Cette politique de suspicion à l’égard des élèves est extrêmement inquiétante, d’autant plus qu’elle cible principalement les jeunes filles : ce sont en effet elles qui, de manière écrasante, font l’objet d’un tel traitement. La focalisation des administrations concernées quant à leurs tenues vestimentaires envoie à ces jeunes filles un message déplorable, à un âge de grande vulnérabilité. Les injonctions à se dévêtir, à se découvrir, à montrer ce qu’il y a sous la robe, laissent en effet entendre qu’un certain niveau de dévoilement du corps est nécessaire à leur présence à l’école. Face à ce message sexiste, il faut réitérer le droit fondamental de ces jeunes filles à faire leurs propres choix quant à leurs façons de s’habiller.
Par ailleurs, ce sont systématiquement les élèves perçues comme d’origine maghrébine ou africaine qui subissent ces prises à partie, car le personnel éducatif déduit de leurs origines leurs appartenances religieuses.

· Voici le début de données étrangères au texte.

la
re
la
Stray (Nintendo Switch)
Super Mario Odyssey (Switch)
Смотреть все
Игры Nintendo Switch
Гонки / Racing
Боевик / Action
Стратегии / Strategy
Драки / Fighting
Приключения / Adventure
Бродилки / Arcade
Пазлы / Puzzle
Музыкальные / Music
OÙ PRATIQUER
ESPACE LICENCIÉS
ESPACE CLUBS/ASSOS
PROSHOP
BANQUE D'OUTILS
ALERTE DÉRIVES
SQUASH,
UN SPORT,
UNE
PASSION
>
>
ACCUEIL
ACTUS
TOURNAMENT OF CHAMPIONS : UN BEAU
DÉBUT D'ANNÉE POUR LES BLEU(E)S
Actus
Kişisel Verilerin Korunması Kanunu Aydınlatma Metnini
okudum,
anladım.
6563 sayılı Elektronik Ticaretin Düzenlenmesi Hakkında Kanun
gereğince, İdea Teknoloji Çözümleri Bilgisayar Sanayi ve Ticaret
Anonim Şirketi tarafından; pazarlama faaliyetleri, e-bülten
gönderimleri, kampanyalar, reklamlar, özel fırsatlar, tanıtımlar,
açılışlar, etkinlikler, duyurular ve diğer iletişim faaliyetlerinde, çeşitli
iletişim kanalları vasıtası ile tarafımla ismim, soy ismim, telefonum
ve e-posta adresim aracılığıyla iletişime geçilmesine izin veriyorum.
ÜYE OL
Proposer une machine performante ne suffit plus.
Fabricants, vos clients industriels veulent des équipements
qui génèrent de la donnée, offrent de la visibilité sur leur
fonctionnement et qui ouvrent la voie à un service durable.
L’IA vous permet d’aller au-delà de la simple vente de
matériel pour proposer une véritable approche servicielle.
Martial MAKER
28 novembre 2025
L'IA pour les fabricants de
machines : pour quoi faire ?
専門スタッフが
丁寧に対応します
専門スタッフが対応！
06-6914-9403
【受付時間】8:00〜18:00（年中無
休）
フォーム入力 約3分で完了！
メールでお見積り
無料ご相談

La surveillance des choix vestimentaires des jeunes filles revêt ainsi une dimension raciste, puisqu’elle concerne presque systématiquement les jeunes filles considérées par l’administration des lycées comme d’origine maghrébine ou africaine.

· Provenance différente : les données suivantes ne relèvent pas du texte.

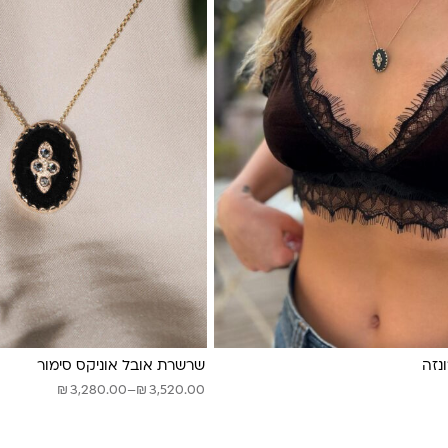
נזה
שרשרת אובל אוניקס סימור
טווח
₪
₪
3,280.00
–
3,520.00
מחירים:
עד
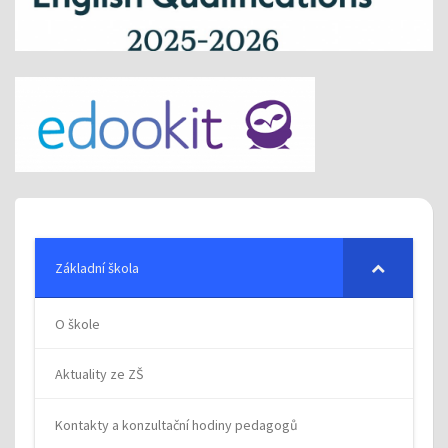
Základní škola
O škole
Aktuality ze ZŠ
Kontakty a konzultační hodiny pedagogů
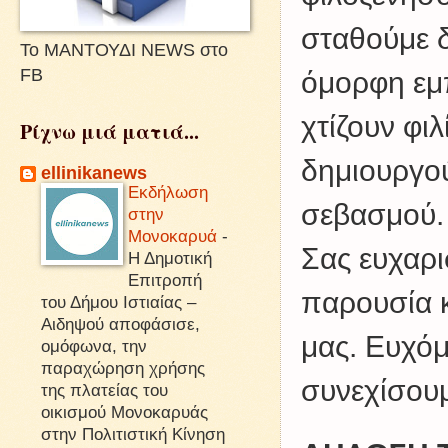
σταθούμε δ
Το ΜΑΝΤΟΥΔΙ NEWS στο
FB
όμορφη εμπ
χτίζουν φι
Ρίχνω μιά ματιά...
δημιουργο
ellinikanews
Εκδήλωση
σεβασμού.
στην
Μονοκαρυά
-
Σας ευχαρι
Η Δημοτική
Επιτροπή
παρουσία κ
του Δήμου Ιστιαίας –
Αιδηψού αποφάσισε,
μας. Ευχόμ
ομόφωνα, την
παραχώρηση χρήσης
συνεχίσου
της πλατείας του
οικισμού Μονοκαρυάς
στην Πολιτιστική Κίνηση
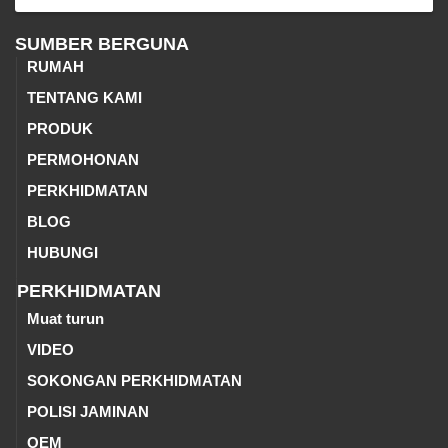
SUMBER BERGUNA
RUMAH
TENTANG KAMI
PRODUK
PERMOHONAN
PERKHIDMATAN
BLOG
HUBUNGI
PERKHIDMATAN
Muat turun
VIDEO
SOKONGAN PERKHIDMATAN
POLISI JAMINAN
OEM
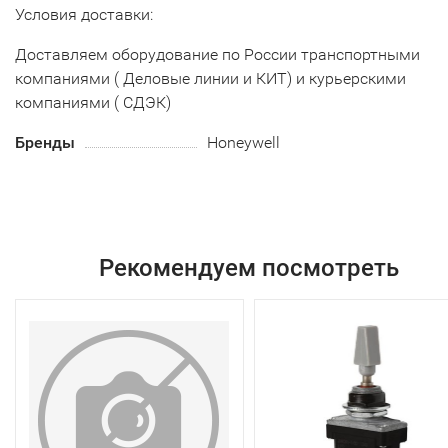
Условия доставки:
Доставляем оборудование по России транспортными
компаниями ( Деловые линии и КИТ) и курьерскими
компаниями ( СДЭК)
Бренды
Honeywell
Рекомендуем посмотреть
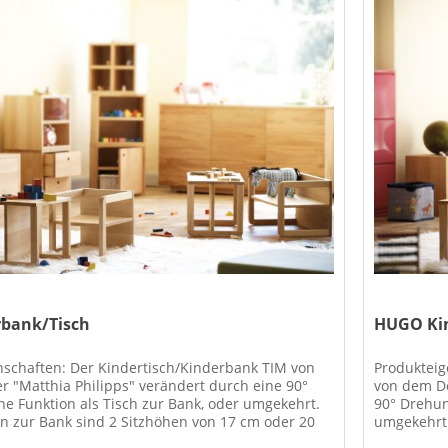
rbank/Tisch
HUGO Kin
nschaften: Der Kindertisch/Kinderbank TIM von
Produkteig
 "Matthia Philipps" verändert durch eine 90°
von dem De
e Funktion als Tisch zur Bank, oder umgekehrt.
90° Drehun
n zur Bank sind 2 Sitzhöhen von 17 cm oder 20
umgekehrt.
cm oder 20.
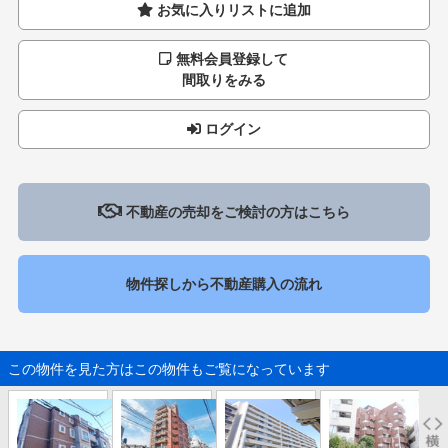
お気に入りリストに追加
無料会員登録して
間取りをみる
ログイン
不動産の売却をご検討の方はこちら
物件探しから不動産購入の流れ
この物件を見た方はこの物件もご覧になっています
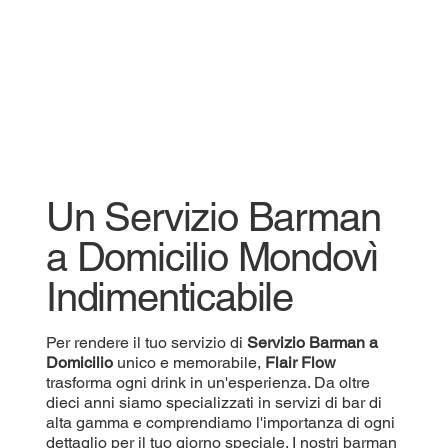
Un Servizio Barman
a Domicilio Mondovì
Indimenticabile
Per rendere il tuo servizio di
Servizio
Barman a
Domicilio
unico e memorabile,
Flair Flow
trasforma ogni drink in un'esperienza. Da oltre
dieci anni siamo specializzati in servizi di bar di
alta gamma e comprendiamo l'importanza di ogni
dettaglio per il tuo giorno speciale. I nostri barman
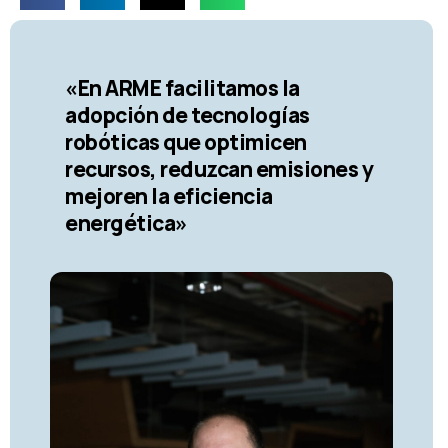
«En ARME facilitamos la
adopción de tecnologías
robóticas que optimicen
recursos, reduzcan emisiones y
mejoren la eficiencia
energética»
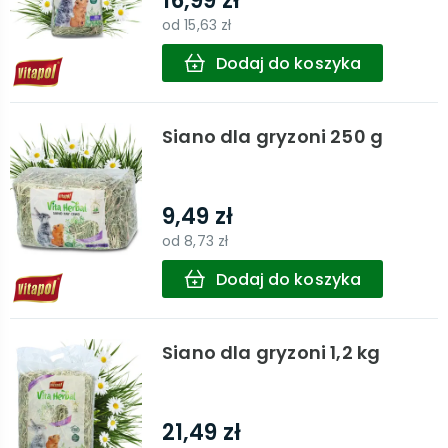
16,99 zł
od
15,63 zł
Dodaj do koszyka
Siano dla gryzoni 250 g
9,49 zł
od
8,73 zł
Dodaj do koszyka
Siano dla gryzoni 1,2 kg
21,49 zł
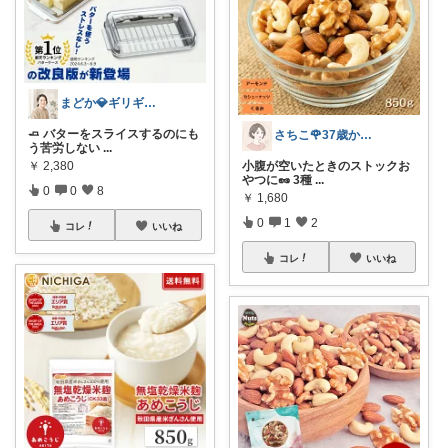
まどか💎ギリギリアラサーOL
🧈 バターをスライスするのにも
さちこ🌹37歳からの美容とからだ
う苦労しない
...
￥
2,380
小腹が空いたときのストックお
やつに🥜 3種
...
0
0
8
￥
1,680
0
1
2
コレ
いいね
コレ
いいね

Atteinte aux libertés fondamentales des élèves, pratiques humiliantes, sexistes et racistes envers des mineur.e.s, c’est le résultat consternant de l’injonction à détecter les « signes religieux par destination ». Le CCIE est chaque jour sollicité pour soutenir des centaines de lycéen.ne.s en proie à une véritable police de la conscience à l’école.
À tout cela doit s’ajouter une couverture médiatique et politique qui n’hésite pas à présenter les élèves concerné.e.s comme des agent.e.s d’une « offensive islamiste », dans une rhétorique qui criminalise de simples choix vestimentaires et opère un rapprochement tendancieux avec l’assassinat du professeur Samuel Paty.
Les chiffres officiels mobilisés pour démontrer la multiplication des atteintes à la laïcité lors de cette rentrée ne prouvent pas, comme le prétend le ministre de l’Intérieur, l’éruption d’une « offensive islamiste » orchestrée pour faire pression sur l’école. Ils reflètent plutôt l’élargissement délibéré de la définition de la notion d’atteinte à la laïcité, et l’intensification des signalements dans un climat de surveillance policière.
Il est intolérable que l’école devienne le lieu d’une telle violence à l’endroit des élèves, qu’on les humilie pour leurs choix vestimentaires et qu’on leur dénie ainsi leur liberté de conscience. Le glissement de l’interdiction des signes religieux dits « ostentatoires » aux signes religieux « par destination » doit donc retenir toute notre attention. Les effets de ce glissement sur la liberté de conscience des jeunes de confession musulmane ne peut être sous-estimé.